Manheim® is North America’s leading provider of vehicle remarketing services, connecting buyers and sellers to the largest wholesale used vehicle marketplace and most extensive auction network. Through its 115 physical, digital and mobile auction sales, the company helps dealer and commercial clients achieve business results by providing innovative end-to-end inventory solutions. At Manheim, the team is heavily investing in the future of software delivery, which is a strategic business driver. To move this aspect of the business forward, Manheim has adopted DevOps practices alongside traditional IT operations. Jason Riggins, director of production engineering, is in charge of providing strategic direction, leadership and oversight for a number of teams: release engineering, development operations, and site operations. These “production engineering” teams serve as a core foundation for ensuring reliable software delivery, and therefore, revenue streams.
Overcoming the communication gap when critical incidents occurred
Prior to having PagerDuty in place, Manheim had a manual follow-up process when incidents occurred and critical apps and services were impacted. On-call responders would have to use a Google phone number or on-premises phone system to file an incident.
Manheim needed to keep up with their production engineering teams and improve their methods for recruiting the right responders when incidents occurred. They required a platform that could be standardized across all development teams. The challenge was the company was very siloed as a result of past organizational changes. This specific siloed nature within IT operations was becoming more and more challenging for Manheim, “We were less agile. We had tickets built up in the que, issues due to sheer siloed teams, and a communication gap that was created between the different units,” stated Riggins. “Something had to change for us to remain cutting edge.”
“PagerDuty was overall a more mature product, which is why we chose them.”
– Jason Riggins, Director of Production Engineering, Manheim
Recruiting the right people, with the right information to reduce downtime
“We did a bake off between PagerDuty and one of their competitors. One of the reasons we went with PagerDuty is because of the track record that they had already established in the industry and the proven customer base that existed. PagerDuty was overall a more mature and feature rich platform which is why we choose them,” stated Riggins.
Manheim has since changed the way they develop software and improved their IT support and response capabilities. “A big part of these business-impacting changes is having PagerDuty because it helped us become more efficient,” stated Riggins. Currently, the organization is using PagerDuty for incident management of various services, on-call scheduling, escalation policies, event management and a customized API integration. Being able to customize notifications, scheduling and escalations policies helps Manheim recruit the right team, every time, while the event management feature enables Manheim to aggregate incidents and reduce mean time to resolution (MTTR). Implementing PagerDuty enabled Riggins and his teams to seamlessly assign workloads and incidents to the appropriate teams. The organization no longer depended on one team opening tickets when an incident occurs, and then waiting for another team to respond. “With PagerDuty, the power of managing incidents within and across teams allows them to develop their own escalation policies and become self-managed,” said Riggins. As a result of these business impacting benefits and tangible ROI, Manheim continues to grow its implementation of PagerDuty.

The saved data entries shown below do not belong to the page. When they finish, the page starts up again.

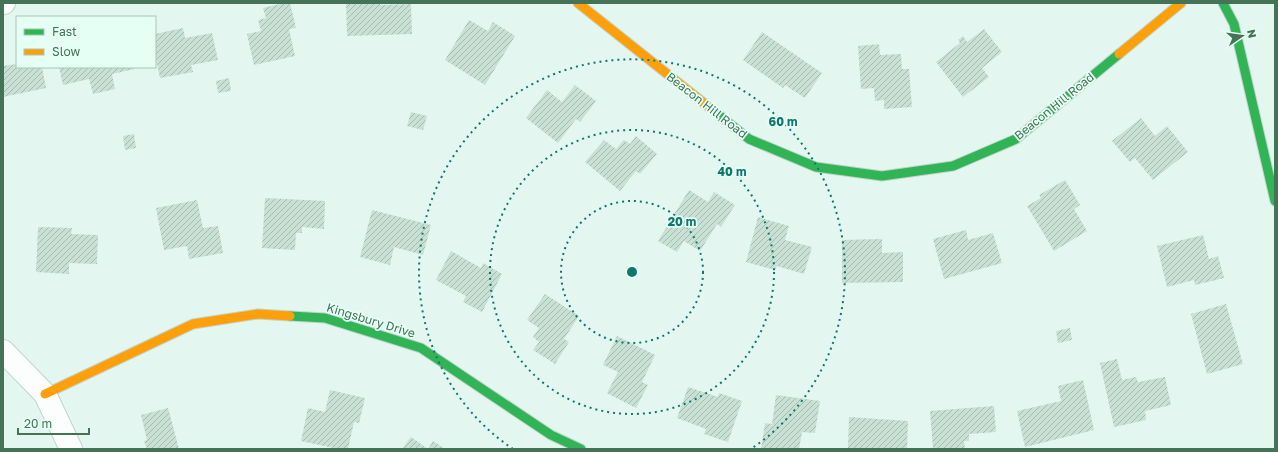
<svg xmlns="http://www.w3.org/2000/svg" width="1278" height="452" viewBox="0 0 1278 452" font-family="'Golos Text',sans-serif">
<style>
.building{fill:url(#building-hatch)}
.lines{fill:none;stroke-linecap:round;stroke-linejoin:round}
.street-casing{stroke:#c0d5cb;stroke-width:24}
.fast-casing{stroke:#bed4c9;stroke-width:11}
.slow-casing{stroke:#bed4c9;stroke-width:11}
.street{stroke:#fbfefd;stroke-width:22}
.fast{stroke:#30b455;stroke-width:9}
.slow{stroke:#ff9f0a;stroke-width:9}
.ring{fill:none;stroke:#0f766e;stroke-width:2;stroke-dasharray:2 4}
.labels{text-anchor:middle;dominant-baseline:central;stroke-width:3.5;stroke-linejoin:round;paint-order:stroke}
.street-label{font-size:12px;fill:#457357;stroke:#e5fff5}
.centre{fill:#0f766e;stroke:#e5fff5;stroke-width:2}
.ring-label{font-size:12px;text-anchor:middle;font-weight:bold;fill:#0f766e;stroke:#e5fff5;stroke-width:3.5;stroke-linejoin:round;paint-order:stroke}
</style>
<defs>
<pattern id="building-hatch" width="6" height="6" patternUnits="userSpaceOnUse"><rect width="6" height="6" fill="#c9e0d5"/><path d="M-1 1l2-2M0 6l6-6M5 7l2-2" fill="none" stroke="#a5bab0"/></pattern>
</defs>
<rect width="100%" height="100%" fill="#e4f6f0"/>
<!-- building -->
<path class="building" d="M284,3H290L296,28L289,29L295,56L254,65L247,34L261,31L258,20L266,18L263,8Z
M346,3H380V5L411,4L412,34L347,36Z
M469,20L488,31L493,22L515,36L485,85L445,60Z
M183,28L185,38L212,33L218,60L191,65L193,72L160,78L155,54V34Z
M984,29L1002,52L982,68L989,77L963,97L936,62L960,43L958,40L963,36L967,42Z
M762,32L822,73L805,98L785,85L783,88L743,60Z
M879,44L880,55L901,54L902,69H909L912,107L884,109V100L875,101L874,88L861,89L858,46Z
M17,64V67H42L46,88L3,97V66Z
M59,67H134L135,69L112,74L115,89L93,94L89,79L63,85Z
M229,78L231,91L218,93L216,81Z
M575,85L596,101L580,122L576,119L558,143L526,118L547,90L562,102Z
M411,112L427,116L423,130L407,126Z
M1141,118L1155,136L1167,126L1188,152L1153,180L1135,158L1130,162L1112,141Z
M134,134L136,148L125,150L123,136Z
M636,136L657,154L640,174L636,171L620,191L585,162L604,140L616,149L624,140L630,144Z
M1065,180L1080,205L1074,209L1087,231L1054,251L1027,206L1041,198L1039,195Z
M689,190L708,202L714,192L735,205L721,227L717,224L700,251L684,241L677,252L658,241Z
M265,198L325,201L324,229L302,227V233H296L295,250L262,248Z
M197,200L203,228L218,226L223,253L189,259L187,246L164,250L156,208Z
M372,210L431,225L423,255L394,247L390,265L360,257Z
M758,217L789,226L785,240L812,247L804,274L777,266L775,270L746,262Z
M38,227L72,228L71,234L98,235L97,264L69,263V274L36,272Z
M966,230L968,240L993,233L1002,263L944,279L933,239Z
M1203,235L1209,259L1218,256L1224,278L1195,285L1194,280L1167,287L1157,246Z
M882,239V253L903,252V282L842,283V240Z
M451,251L481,268L483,263L502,274L482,312L463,302L466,296L436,280Z
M545,294L579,316L564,339L569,342L555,364L533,350L539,342L533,337L539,328L527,320Z
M1226,304L1243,364L1207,374L1191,314Z
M1070,328L1072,340L1058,343L1056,331Z
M617,336L655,355L642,382L648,385L636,408L607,393L618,372L603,365Z
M1117,359L1122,380L1136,377L1138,382L1165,377L1171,405L1145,411L1146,420L1114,427L1100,363Z
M1083,380L1094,430L1025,447L1017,411L1061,401L1058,386Z
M688,387L718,397L719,393L742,401L728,442L704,434L706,429L677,418Z
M330,390L365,398L359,423L354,422L348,449H338L301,441L308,408L325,412Z
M776,395L820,401L815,433L802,432L799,449H761L765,423L772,424Z
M994,406L996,432L969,434V441H964L965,449H933L930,411Z
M168,408L179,449H147L144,441L147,440L141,415Z
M849,417L908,421L907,449H848Z
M411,437L428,449L433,441L445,449H402Z"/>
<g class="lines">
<defs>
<path id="street" d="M3,3H4
M3,351L45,394L71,449"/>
<path id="fast" d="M1223,3L1234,24L1275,201
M710,108L749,139L816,167L882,176L953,166L1016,139L1119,54
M290,316L325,318L421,348L551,435L581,449"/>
<path id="slow" d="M578,3L710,108
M1119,54L1181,3
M45,394L193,324L258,314L290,316"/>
</defs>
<!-- street casing -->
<use href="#street" class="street-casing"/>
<!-- fast casing -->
<use href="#fast" class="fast-casing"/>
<!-- slow casing -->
<use href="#slow" class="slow-casing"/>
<!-- street -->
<use href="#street" class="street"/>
<!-- fast -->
<use href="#fast" class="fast"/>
<!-- slow -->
<use href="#slow" class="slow"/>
</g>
<!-- distance rings -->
<g class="ring">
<circle cx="632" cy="272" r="71"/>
<circle cx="632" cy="272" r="142"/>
<path d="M513 449A213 213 0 1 1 751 449"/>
</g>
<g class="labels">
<!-- street labels -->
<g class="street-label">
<text transform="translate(707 105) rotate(38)">Beacon Hill Road</text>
<text transform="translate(1054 106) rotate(-39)">Beacon Hill Road</text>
<text transform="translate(371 320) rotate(17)">Kingsbury Drive</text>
</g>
</g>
<circle cx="632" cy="272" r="6" class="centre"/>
<g class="ring-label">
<text x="783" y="126">60 m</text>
<text x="732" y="176">40 m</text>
<text x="682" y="226">20 m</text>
</g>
<!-- border -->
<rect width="1278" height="452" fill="none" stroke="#457357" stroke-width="8"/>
<!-- legend -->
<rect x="16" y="16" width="140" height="52" fill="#e5fff5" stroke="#a5c7b6"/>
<rect x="24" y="29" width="20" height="6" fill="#30b455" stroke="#a5c7b6"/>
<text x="52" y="36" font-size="12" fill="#457357">Fast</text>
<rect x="24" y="49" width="20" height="6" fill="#ff9f0a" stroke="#a5c7b6"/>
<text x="52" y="56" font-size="12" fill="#457357">Slow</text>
<!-- north arrow -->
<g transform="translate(1242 36) rotate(77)" stroke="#e5fff5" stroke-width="3" paint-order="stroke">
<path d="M0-3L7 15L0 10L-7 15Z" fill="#457357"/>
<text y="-6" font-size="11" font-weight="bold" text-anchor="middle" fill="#457357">N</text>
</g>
<!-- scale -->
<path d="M18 428v6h71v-6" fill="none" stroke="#457357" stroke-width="2"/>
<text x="24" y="428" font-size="12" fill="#457357" stroke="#e5fff5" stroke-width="3" paint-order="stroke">20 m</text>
</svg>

When Manheim started looking for a solution, they found PagerDuty helped automate the work of their after-hours teams. “PagerDuty enabled us to move after hours dedicated headcount to the day time which increased overall productivity,” said Riggins. That’s when the company moved to a capability team model which shifted to a “you build it, you run it” model. The team develops the software and supports it, and PagerDuty helps with the monitoring and alerting of the application, increasing overall availability. The Enterprise Operation Center (EOC) identifies the top critical alerts that come through with an immediate response for each DevOps team, rather than sending them every single alert. If a developer on call misses an alert, they add the EOC team to the escalation policy, serving as another line of defense for the organization.
Another advantage PagerDuty offers Manheim entails the out-of-the-box integrations with Datadog, New Relic, and Amazon Cloud Watch. “We have a suite of monitoring tools and PagerDuty allows us to be more proactive, quickly,” said Riggins. There was a time when the organization rolled out a change and their service levels dropped, queues were backed up and the response time wasn’t where they needed it to be. Manheim has now standardized on PagerDuty, Datadog, and New Relic operations stack.
Finding a comprehensive and agile incident management solution
PagerDuty enables Manheim to connect to critical IT services and generate event data with the right teams at the right time, which increases their operational agility and IT efficiency. Overall, the enterprise-grade incident management solution has improved trust and communication within the organization. “PagerDuty is going to end up growing in user count and become the standard. We rely on the stability and accuracy that we get through PagerDuty. If you ripped the solution out, we would be back to square one,” stated Riggins.